# [Work to complete]
Restate word for word the lines of the records below, starting at the line that contains "X140440000Y-97470000D03*" and ending at the line that contains "X126440000Y-96470000D03*", with both of those lines included and nothing else.

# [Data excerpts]
/---

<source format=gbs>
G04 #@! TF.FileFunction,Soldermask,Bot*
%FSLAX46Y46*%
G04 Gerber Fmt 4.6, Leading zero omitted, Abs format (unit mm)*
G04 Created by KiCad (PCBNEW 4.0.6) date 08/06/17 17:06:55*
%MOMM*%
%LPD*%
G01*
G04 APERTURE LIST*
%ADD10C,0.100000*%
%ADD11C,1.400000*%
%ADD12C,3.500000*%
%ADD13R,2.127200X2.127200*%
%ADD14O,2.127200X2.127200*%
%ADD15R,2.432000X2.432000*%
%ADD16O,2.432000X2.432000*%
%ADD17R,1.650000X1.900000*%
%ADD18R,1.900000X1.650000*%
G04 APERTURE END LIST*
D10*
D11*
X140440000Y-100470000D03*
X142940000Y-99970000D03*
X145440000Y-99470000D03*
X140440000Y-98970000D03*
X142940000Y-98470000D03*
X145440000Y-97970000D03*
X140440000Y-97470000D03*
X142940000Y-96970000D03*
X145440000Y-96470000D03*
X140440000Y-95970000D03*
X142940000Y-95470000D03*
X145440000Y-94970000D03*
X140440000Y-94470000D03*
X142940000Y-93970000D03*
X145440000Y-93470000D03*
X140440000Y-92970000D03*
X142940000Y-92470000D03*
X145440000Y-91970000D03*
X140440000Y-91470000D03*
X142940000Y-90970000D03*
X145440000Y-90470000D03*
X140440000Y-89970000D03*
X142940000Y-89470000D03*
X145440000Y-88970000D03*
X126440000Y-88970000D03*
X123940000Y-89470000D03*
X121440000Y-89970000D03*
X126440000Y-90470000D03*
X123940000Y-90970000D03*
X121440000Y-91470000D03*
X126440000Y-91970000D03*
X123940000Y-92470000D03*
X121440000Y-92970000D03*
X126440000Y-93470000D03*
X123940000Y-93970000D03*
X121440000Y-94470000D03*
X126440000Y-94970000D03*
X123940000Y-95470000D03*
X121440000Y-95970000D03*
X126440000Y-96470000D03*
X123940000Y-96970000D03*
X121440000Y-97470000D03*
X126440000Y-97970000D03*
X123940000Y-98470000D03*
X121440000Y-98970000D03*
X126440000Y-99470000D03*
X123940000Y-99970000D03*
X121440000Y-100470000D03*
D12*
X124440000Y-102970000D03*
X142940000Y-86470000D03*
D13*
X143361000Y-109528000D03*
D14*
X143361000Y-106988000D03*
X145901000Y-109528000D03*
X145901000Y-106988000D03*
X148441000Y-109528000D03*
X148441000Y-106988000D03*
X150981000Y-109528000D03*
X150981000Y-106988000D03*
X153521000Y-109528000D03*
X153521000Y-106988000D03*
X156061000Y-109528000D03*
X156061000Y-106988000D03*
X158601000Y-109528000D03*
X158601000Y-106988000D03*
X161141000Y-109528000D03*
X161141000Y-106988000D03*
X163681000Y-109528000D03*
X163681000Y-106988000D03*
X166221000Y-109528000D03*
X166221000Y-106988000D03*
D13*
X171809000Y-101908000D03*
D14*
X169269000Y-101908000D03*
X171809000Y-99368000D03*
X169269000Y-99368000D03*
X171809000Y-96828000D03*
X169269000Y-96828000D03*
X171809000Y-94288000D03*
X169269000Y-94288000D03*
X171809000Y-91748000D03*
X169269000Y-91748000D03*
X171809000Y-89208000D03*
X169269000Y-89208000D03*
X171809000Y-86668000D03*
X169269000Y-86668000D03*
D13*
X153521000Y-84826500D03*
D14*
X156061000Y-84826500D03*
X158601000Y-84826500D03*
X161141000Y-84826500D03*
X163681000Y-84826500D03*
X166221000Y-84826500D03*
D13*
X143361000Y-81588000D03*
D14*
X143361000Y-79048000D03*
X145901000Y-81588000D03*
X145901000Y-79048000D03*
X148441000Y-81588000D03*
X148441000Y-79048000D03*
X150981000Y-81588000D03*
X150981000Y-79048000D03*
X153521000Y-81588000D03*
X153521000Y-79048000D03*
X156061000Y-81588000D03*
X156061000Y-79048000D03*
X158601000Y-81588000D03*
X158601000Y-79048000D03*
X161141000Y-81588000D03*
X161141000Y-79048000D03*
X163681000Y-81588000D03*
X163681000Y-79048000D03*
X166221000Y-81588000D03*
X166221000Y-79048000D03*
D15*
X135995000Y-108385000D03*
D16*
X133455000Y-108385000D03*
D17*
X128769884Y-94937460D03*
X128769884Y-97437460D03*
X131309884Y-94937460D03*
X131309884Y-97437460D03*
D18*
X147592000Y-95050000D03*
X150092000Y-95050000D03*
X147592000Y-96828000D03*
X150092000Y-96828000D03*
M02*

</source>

\---
/---

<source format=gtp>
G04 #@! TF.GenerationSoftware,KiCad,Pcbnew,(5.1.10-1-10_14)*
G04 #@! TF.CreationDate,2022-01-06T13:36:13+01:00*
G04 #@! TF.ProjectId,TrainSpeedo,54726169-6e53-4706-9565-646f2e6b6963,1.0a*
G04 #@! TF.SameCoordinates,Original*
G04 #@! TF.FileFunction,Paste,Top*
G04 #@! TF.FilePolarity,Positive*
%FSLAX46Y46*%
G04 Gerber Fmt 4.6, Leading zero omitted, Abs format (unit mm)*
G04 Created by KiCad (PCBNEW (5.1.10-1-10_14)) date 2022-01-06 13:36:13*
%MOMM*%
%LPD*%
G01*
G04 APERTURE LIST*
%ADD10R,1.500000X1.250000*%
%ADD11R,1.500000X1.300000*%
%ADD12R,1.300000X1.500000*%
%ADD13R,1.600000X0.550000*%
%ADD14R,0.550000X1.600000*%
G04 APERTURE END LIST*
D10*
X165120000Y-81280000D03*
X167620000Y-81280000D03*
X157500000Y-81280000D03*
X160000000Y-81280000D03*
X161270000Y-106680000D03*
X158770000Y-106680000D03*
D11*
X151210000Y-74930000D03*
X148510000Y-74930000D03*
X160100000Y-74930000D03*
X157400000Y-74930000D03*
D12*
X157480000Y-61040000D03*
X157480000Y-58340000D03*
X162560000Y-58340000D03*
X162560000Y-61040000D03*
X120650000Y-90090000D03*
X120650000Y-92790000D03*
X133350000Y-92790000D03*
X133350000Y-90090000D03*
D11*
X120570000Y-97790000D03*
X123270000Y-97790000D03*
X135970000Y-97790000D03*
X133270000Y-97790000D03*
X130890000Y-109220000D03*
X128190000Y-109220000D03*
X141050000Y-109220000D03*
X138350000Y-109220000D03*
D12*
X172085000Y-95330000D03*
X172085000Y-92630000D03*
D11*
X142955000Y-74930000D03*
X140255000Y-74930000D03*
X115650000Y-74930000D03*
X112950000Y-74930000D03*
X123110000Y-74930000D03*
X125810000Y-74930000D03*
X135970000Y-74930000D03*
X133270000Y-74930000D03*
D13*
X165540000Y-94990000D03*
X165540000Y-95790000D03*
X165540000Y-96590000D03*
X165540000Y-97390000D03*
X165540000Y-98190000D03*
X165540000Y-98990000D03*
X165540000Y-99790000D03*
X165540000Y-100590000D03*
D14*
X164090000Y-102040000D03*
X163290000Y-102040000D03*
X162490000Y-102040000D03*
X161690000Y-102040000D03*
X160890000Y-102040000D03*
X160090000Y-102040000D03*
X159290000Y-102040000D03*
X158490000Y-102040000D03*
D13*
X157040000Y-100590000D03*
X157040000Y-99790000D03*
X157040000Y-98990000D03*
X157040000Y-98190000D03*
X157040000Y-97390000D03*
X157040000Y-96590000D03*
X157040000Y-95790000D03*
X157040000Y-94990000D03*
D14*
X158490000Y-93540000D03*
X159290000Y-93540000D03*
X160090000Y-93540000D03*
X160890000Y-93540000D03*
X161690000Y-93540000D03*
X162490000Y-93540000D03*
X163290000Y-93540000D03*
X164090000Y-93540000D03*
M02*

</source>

\---
/---

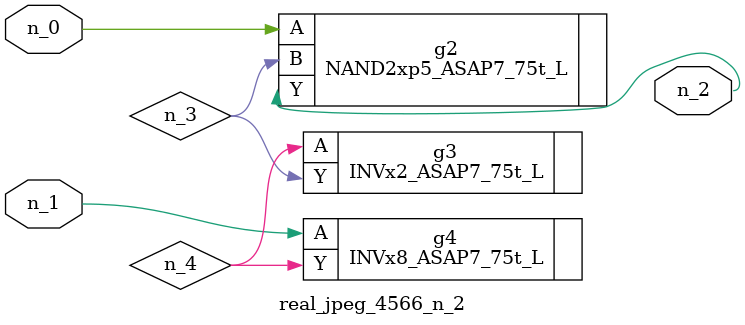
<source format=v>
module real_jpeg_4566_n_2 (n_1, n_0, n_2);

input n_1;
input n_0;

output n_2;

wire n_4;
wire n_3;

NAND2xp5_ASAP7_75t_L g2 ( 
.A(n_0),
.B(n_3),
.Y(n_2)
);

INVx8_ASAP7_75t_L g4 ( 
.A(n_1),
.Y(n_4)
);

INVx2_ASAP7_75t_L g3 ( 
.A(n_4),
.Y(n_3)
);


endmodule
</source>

\---

# [Answer to this exercise]
X140440000Y-97470000D03*
X142940000Y-96970000D03*
X145440000Y-96470000D03*
X140440000Y-95970000D03*
X142940000Y-95470000D03*
X145440000Y-94970000D03*
X140440000Y-94470000D03*
X142940000Y-93970000D03*
X145440000Y-93470000D03*
X140440000Y-92970000D03*
X142940000Y-92470000D03*
X145440000Y-91970000D03*
X140440000Y-91470000D03*
X142940000Y-90970000D03*
X145440000Y-90470000D03*
X140440000Y-89970000D03*
X142940000Y-89470000D03*
X145440000Y-88970000D03*
X126440000Y-88970000D03*
X123940000Y-89470000D03*
X121440000Y-89970000D03*
X126440000Y-90470000D03*
X123940000Y-90970000D03*
X121440000Y-91470000D03*
X126440000Y-91970000D03*
X123940000Y-92470000D03*
X121440000Y-92970000D03*
X126440000Y-93470000D03*
X123940000Y-93970000D03*
X121440000Y-94470000D03*
X126440000Y-94970000D03*
X123940000Y-95470000D03*
X121440000Y-95970000D03*
X126440000Y-96470000D03*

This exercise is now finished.